▸ **TEXT PASSAGE**
----------------------------------------
The data points are not in a straight line as I expected. The best fit line has many data points above and below it.
** Your explanation and list of average average velocities: **
Average velocity is change in positon over change in time for each time interval.
.50 cm/s
21.6
17.7
6.8
2.14
14.5
3.13
5.14
1.59
2.11
1.50
I kept these values in cm/s for simplicty but I realize that velocity is in m/s and we would have to convert from cm to meters to be completely accurate.
cm/s is a valid unit and appropriate to this report
** The midpoints of your time intervals and how you obtained them: **
I obtained the midpoint of the time interval, by taking the change in time in each interval and dividing by two.
----------------------------------------
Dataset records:
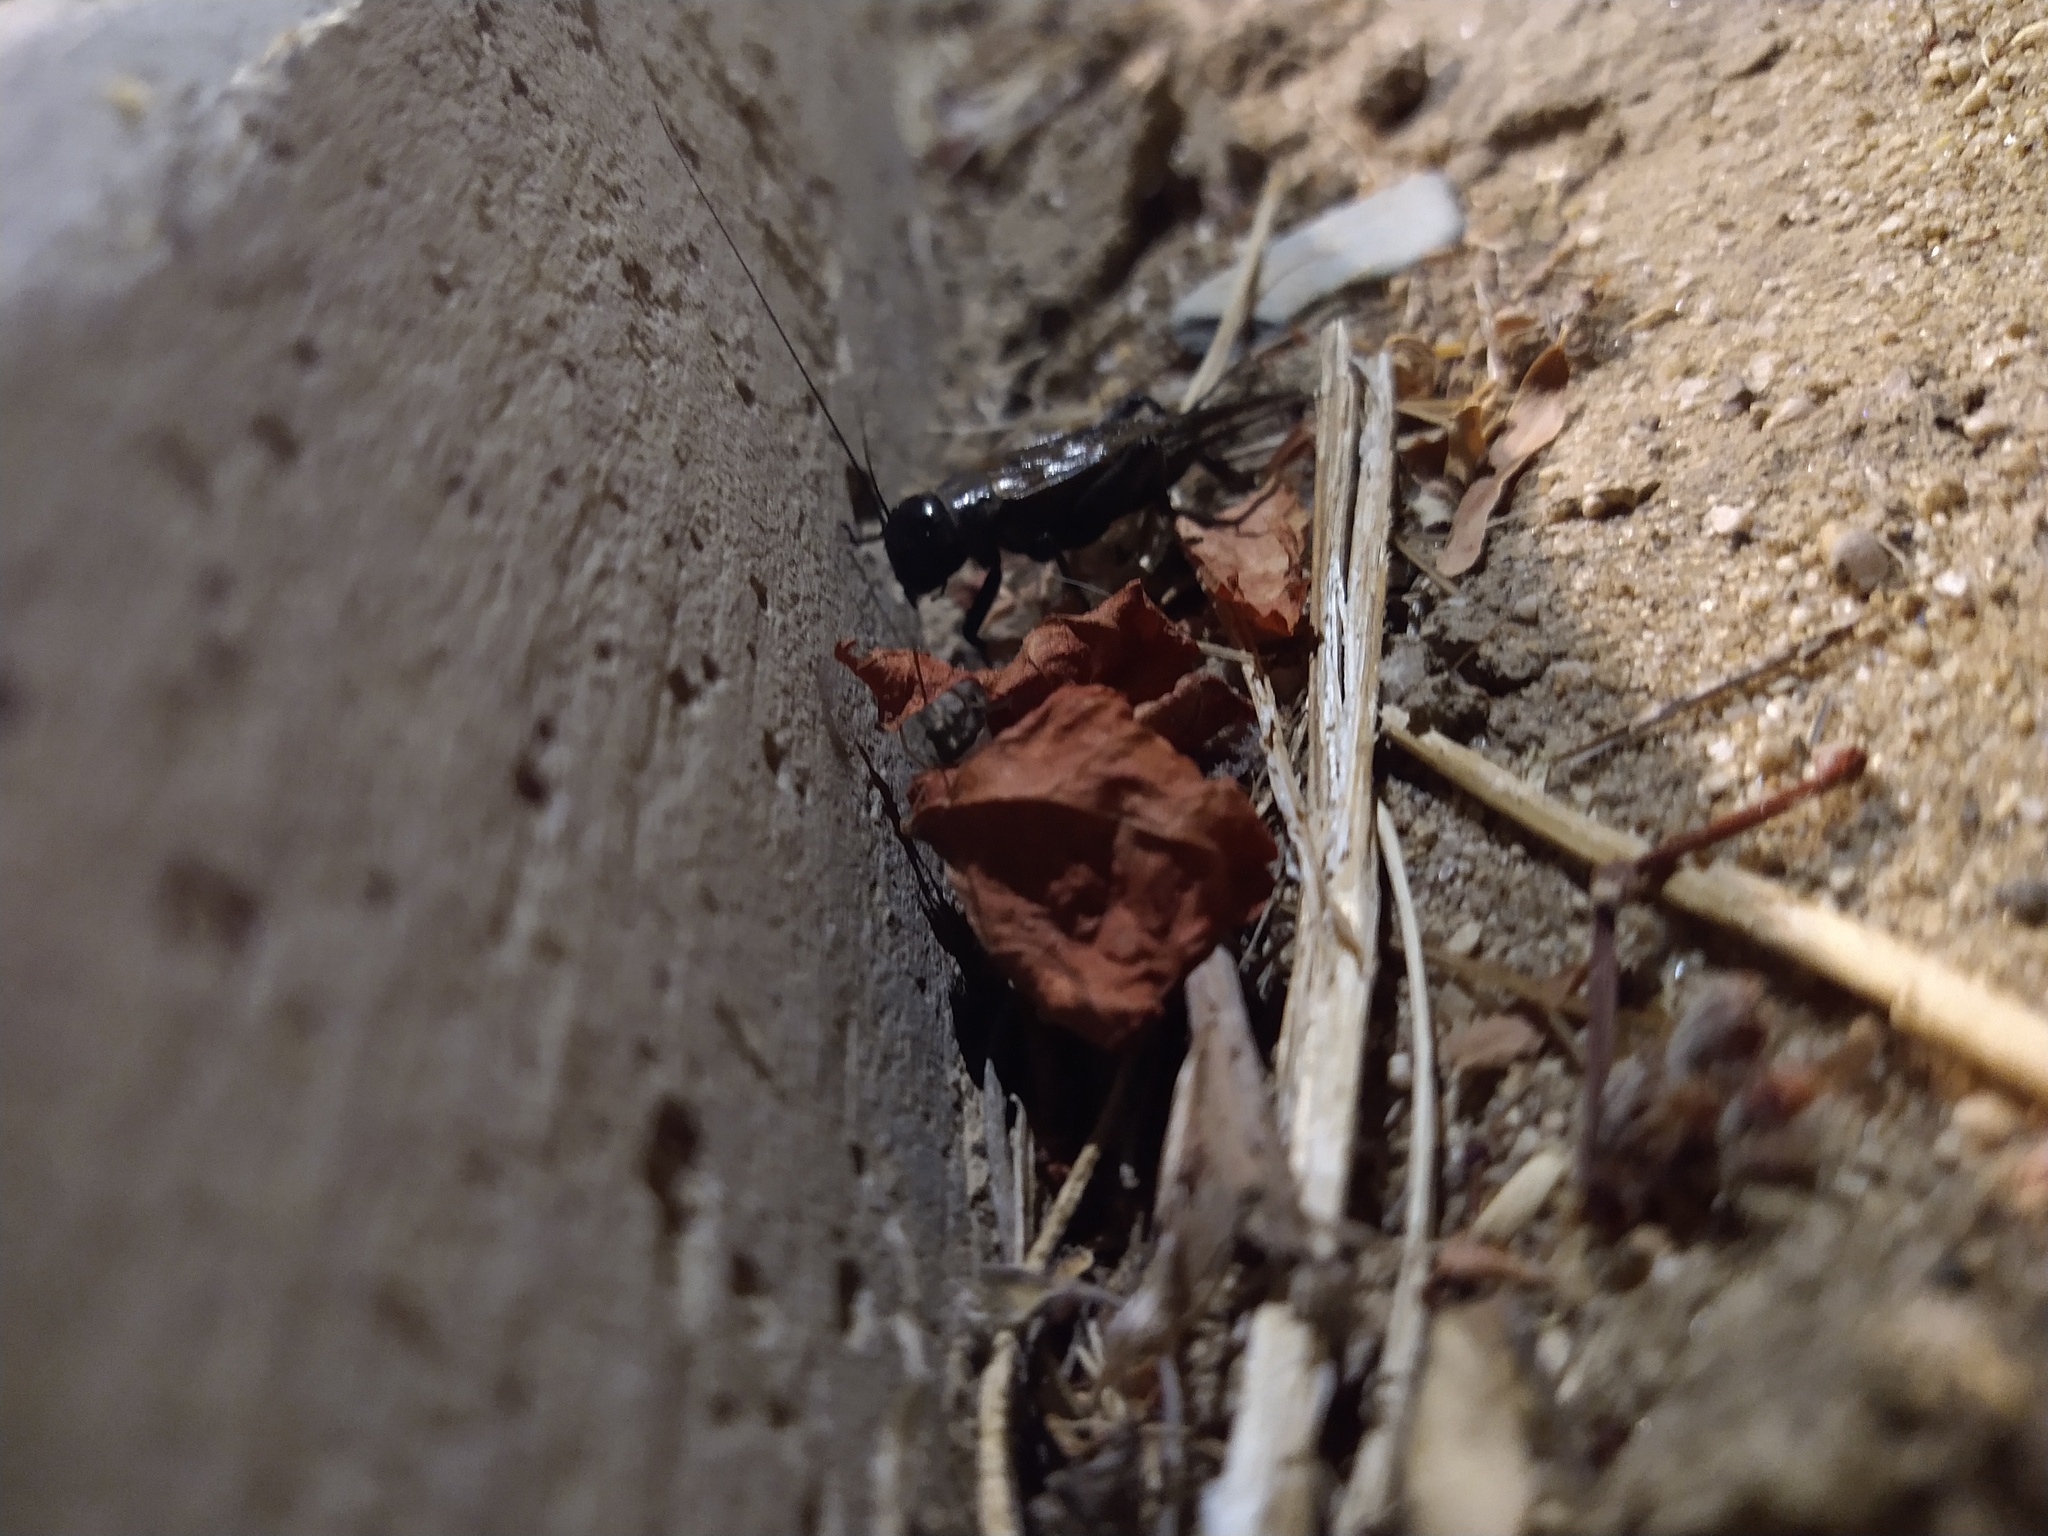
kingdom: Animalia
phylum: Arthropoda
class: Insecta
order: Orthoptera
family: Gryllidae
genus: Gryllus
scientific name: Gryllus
----------------------------------------
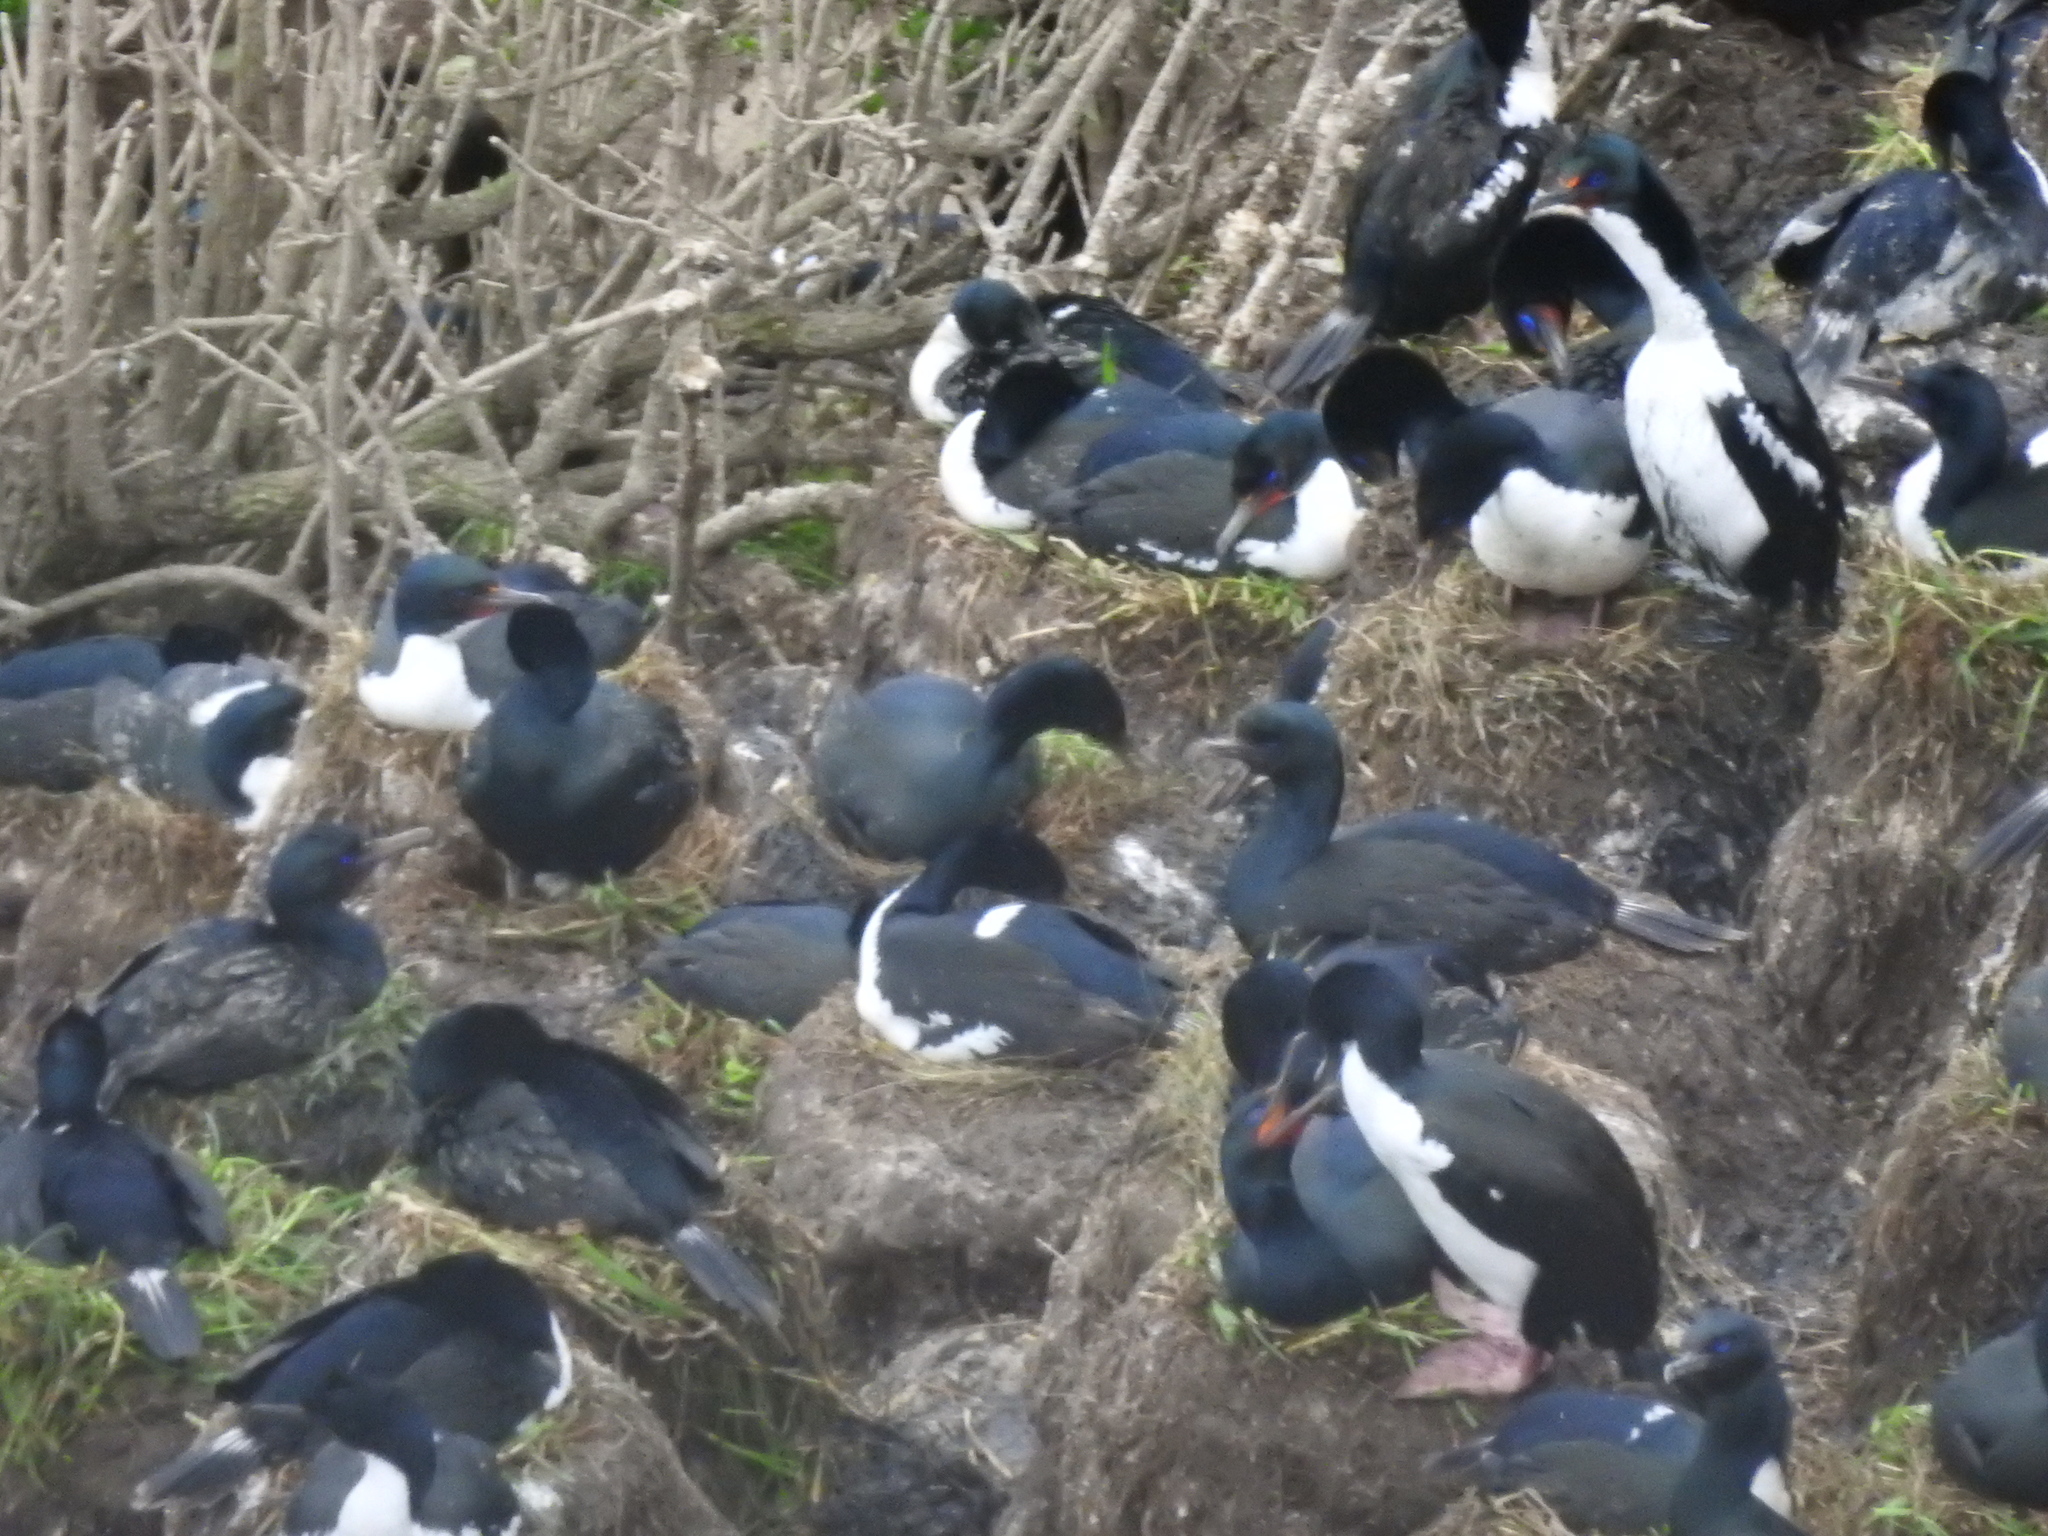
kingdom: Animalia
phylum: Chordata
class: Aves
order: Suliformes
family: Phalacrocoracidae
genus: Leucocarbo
----------------------------------------
▸ **STATED GOAL**
Please list every average velocity value in the passage on average velocities that is greater than 10.

▸ **THE ANSWER**
21.6, 17.7, 14.5